Perahu kecilnya, tidak mungkin mencari ikan sampai lautan lepas atau melebihi 10 mil dari pesisir Muara Angke.
Nelayan Muara Angke, yang hanya punya perahu kecil, tidak bisa melaut jauh dari pesisir, sudah merasakan dampak reklamasi. Keruhnya air laut dampak dari penyedotan pasir, membuat ikan yang dulu berkumpul di sekitaran pulau reklamasi lambat laut menghilang dan mati.
Pendapatan nelayan seperti Ilyas, menurun drastis. Biasanya nelayan mengantongi Rp 150 ribu sampai Rp 250 ribu dari hasil melaut. Kini, untuk mendapatkan Rp 50 ribupun sangat sulit bagi para nelayan. Hasil tangkapan terus menyusut.
Itu sedikit penggalan kisah Film Dokumenter Rayuan Pulau Palsu, yang dibuat Sutradara Watchdoc Documentary Rudi Purwosaputro. Film yang digarap hampir tiga bulan ini, bagian kerja sosial tim Watchdoc, untuk memotret kondisi reklamasi yang berdampak pada nelayan.
Film yang berdurasi hampir satu jam ini, memilih nilai kemanusian dari semua unsur permasalah dalam reklamasi Teluk Jakarta, yang saat ini menjadi sorotan publik. Sepertikerusakan lingkungan, sosial, hukum, dan kasus korupsi. Watchdoc Dokumentary yang sudah hampir 7 tahun membuat film dokumenter, seperti Kala Benoa, Mengenang Kenangan Jatigede, Yang Ketujuh, dan lainnya.

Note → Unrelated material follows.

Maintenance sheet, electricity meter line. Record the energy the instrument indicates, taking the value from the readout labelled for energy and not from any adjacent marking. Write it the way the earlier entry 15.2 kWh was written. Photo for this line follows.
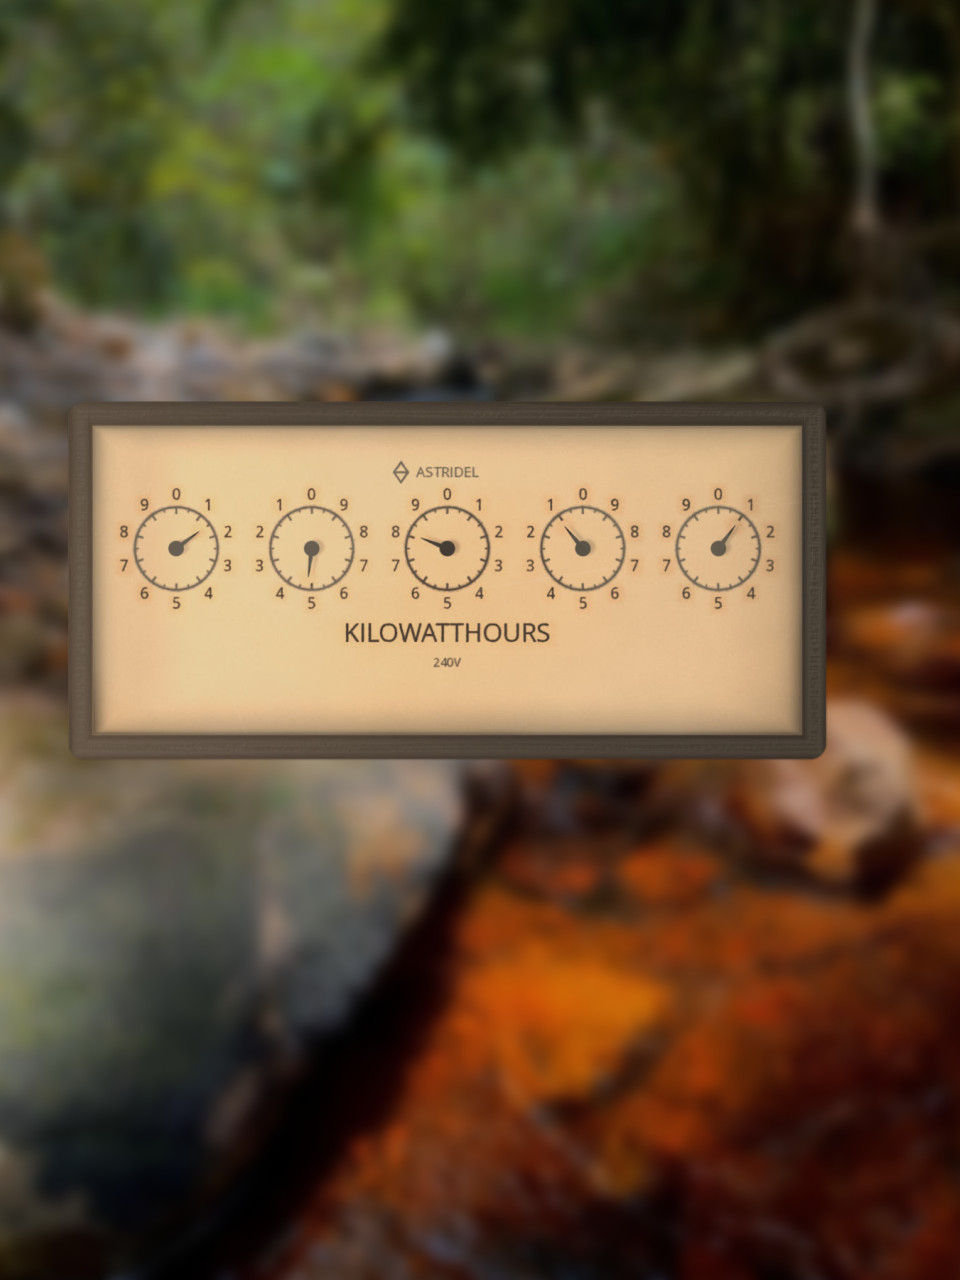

Dalam Film Rayuan Pulau Palsu, merekam secara sederhana warga terdampak reklamasi. Sutradara menilai menilai suara warga yang tidak pernah didengar, jauh lebih berharga ketimbang data dan angka-angka yang kadang mudah direkayasa.
Film ini, harus kita tonton, untuk mendorong empati kita sebagai warga agar ikut peduli pada warga hidup di pesisir Jakarta, yang terancam diusir. Masyarakat pesisir Jakarta, punya kedaulatan untuk mencari nafkah di laut, hidup, serta tumbuh sejahtera di pesisir, bukan diusir demi pembangunan yang lebih mengutamakan estetika, serta memanjakan kaum atas dengan properti mewah.
Jakarta dengan bentang pesisir lautnya yang luas, terus menihilkan masyarakat pesisir. Untuk menikmati pesisir atau lautan, masyarakat Jakarta harus bayar tiket atau membeli properti yang harganya selangit. Akses publik pada pesisir dan laut dipinggirkan. Laut dan Pesisir Jakarta bukan hanya buat yang punya duit tebal.
Film yang dirilis 30 April di Muara Angke, memberi gambaran pada publik, bagaimana pesisir harus dikelola demi masa depan anak dan cucu Indonesia. Bukan hanya buat properti dan menguntungkan segelintir pengusaha dan membuat ketimpangan ekonomi semakin nyata di negeri kepulauan ini. Masyarakat pesisir yang sudah hidup dan mencari nafkah di pesisir Jakarta, jangan dibiarkan terusir dan terpuruk.